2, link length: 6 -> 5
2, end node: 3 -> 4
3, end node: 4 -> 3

...

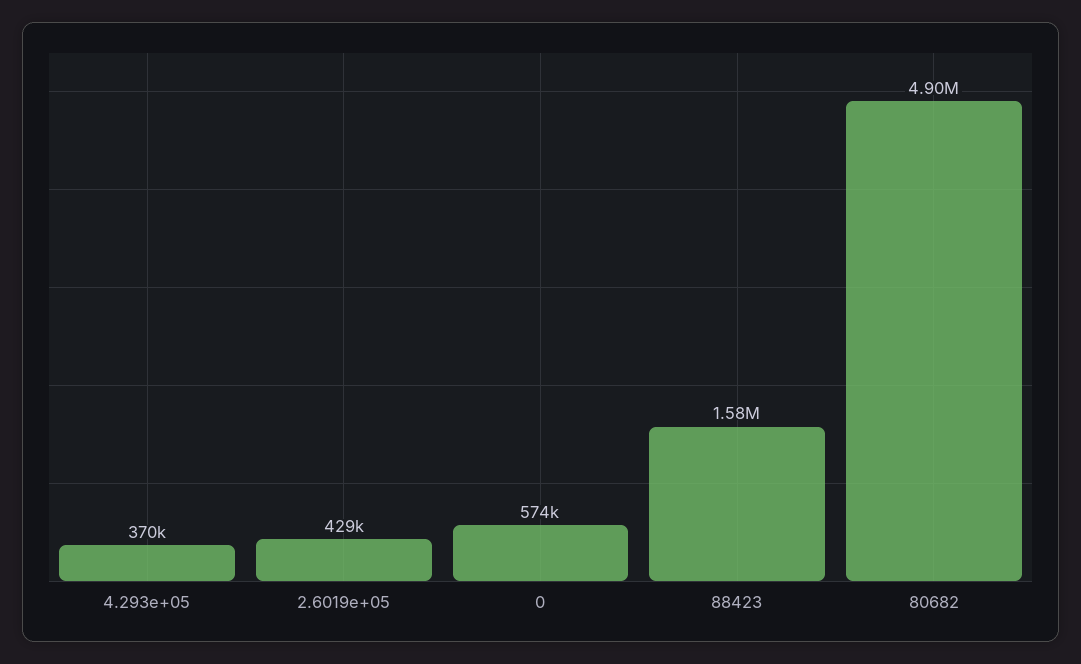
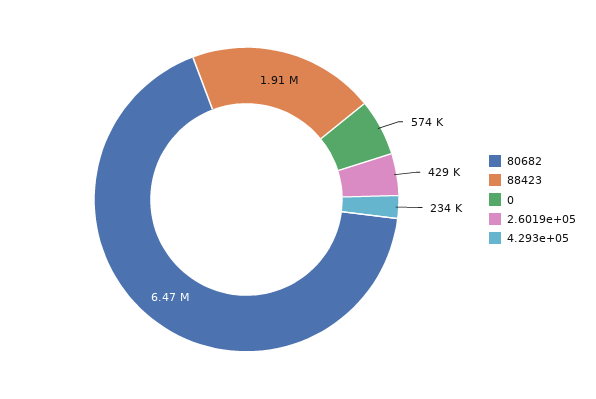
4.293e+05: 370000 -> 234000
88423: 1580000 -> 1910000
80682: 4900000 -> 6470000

* * *

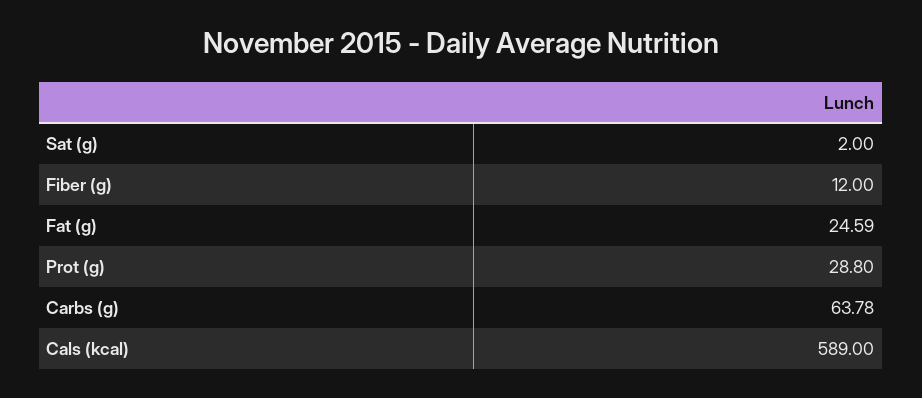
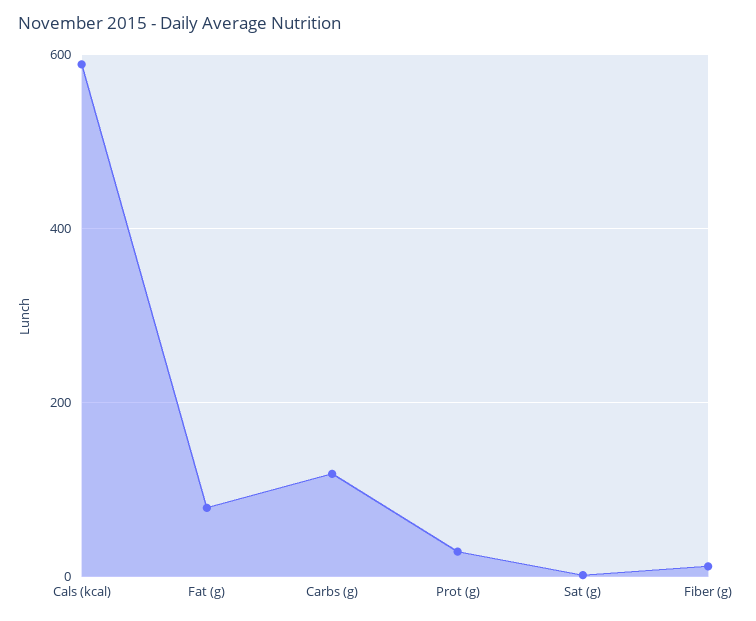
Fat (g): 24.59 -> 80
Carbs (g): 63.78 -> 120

**WORK TO BE COMPLETED**
Reproduce exactly, and with no other material, the lines between those holding "4.293e+05: 370000 -> 234000" and "80682: 4900000 -> 6470000", inclusive.

**EXERCISE RESPONSE**
4.293e+05: 370000 -> 234000
88423: 1580000 -> 1910000
80682: 4900000 -> 6470000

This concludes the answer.